▸ **TASK INSTRUCTIONS**
Using only the entries below, output the lines starting at the one containing "index tip: (135, 190)" and ending at the one containing "index dip: (235, 205)", exactly and inclusive of both, omitting the pictures.
BEGIN RECORD EXCERPTS
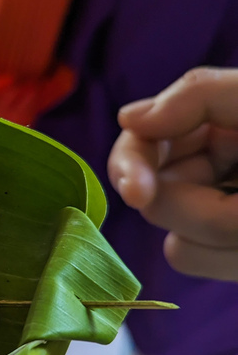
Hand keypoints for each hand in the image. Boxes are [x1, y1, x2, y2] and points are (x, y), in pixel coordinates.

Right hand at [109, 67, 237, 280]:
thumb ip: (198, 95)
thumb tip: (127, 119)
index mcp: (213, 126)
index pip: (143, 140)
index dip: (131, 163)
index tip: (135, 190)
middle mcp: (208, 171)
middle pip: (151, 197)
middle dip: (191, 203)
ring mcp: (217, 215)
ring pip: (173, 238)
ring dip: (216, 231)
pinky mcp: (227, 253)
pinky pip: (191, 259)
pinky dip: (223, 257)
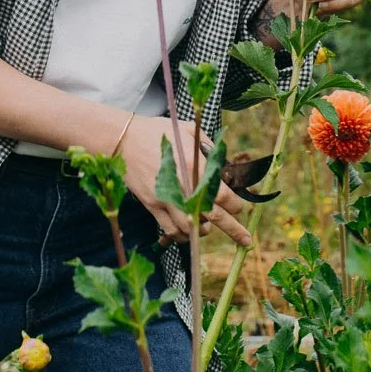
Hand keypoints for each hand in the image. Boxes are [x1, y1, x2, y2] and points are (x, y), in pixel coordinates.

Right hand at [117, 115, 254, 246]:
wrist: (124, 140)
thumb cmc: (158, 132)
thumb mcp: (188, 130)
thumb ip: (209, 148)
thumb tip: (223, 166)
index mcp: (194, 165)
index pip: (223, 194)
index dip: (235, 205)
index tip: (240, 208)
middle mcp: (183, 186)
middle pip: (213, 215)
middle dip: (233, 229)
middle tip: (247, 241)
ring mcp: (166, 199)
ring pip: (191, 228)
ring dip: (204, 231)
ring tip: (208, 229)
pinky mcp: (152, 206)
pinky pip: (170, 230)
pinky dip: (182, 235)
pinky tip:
END RECORD EXCERPTS
BEGIN RECORD EXCERPTS
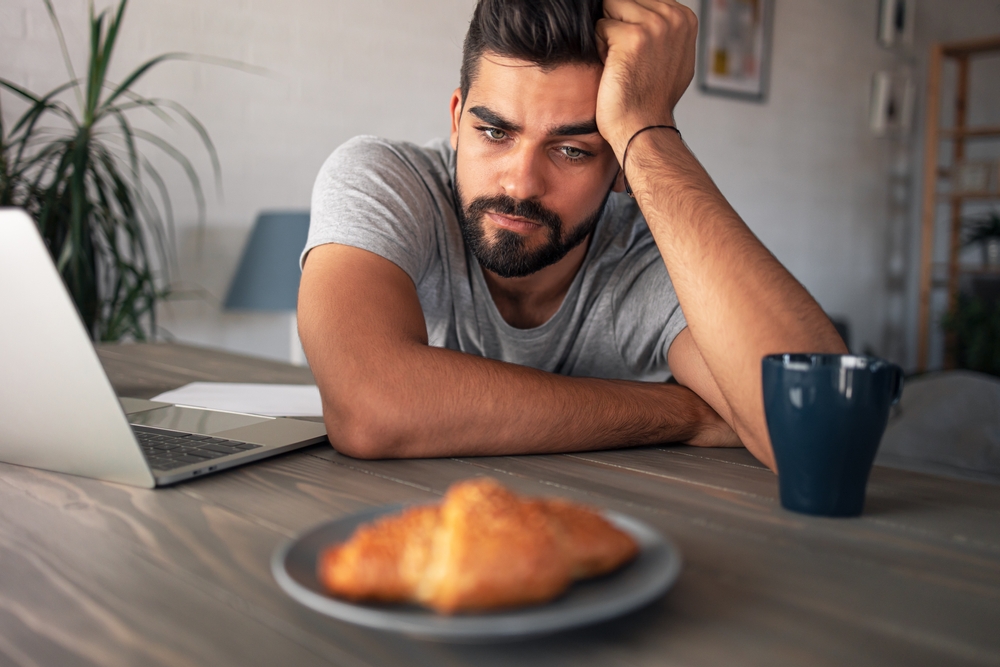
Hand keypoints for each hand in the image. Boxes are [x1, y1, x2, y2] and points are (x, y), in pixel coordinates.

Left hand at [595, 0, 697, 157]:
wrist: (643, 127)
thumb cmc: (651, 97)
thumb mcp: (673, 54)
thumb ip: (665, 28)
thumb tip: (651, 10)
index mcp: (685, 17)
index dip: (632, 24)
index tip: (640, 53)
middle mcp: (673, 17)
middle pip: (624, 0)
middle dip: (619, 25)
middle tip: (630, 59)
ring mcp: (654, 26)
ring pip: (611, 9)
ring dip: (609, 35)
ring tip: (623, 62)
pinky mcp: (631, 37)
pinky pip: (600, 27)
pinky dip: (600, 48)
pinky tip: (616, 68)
END RECORD EXCERPTS
▸ **SOLUTION FOR THIS EXERCISE**
index tip: (135, 190)
middle mcp: (208, 171)
middle pip: (151, 197)
middle dip: (191, 203)
ring mcp: (217, 215)
ring pip: (173, 238)
ring dip: (216, 231)
pinky mcp: (227, 253)
pinky pip: (191, 259)
pinky dip: (223, 257)
Hand keypoints for each hand in the image. Boxes are [x1, y1, x2, y2] and points are (x, y), in pixel coordinates.

Right hand at [117, 115, 254, 246]:
wrist: (124, 140)
thumb cmc: (158, 132)
thumb mcp: (188, 130)
thumb ip: (209, 148)
thumb tip: (223, 166)
index mcp: (194, 165)
index pip: (223, 194)
index dip: (235, 205)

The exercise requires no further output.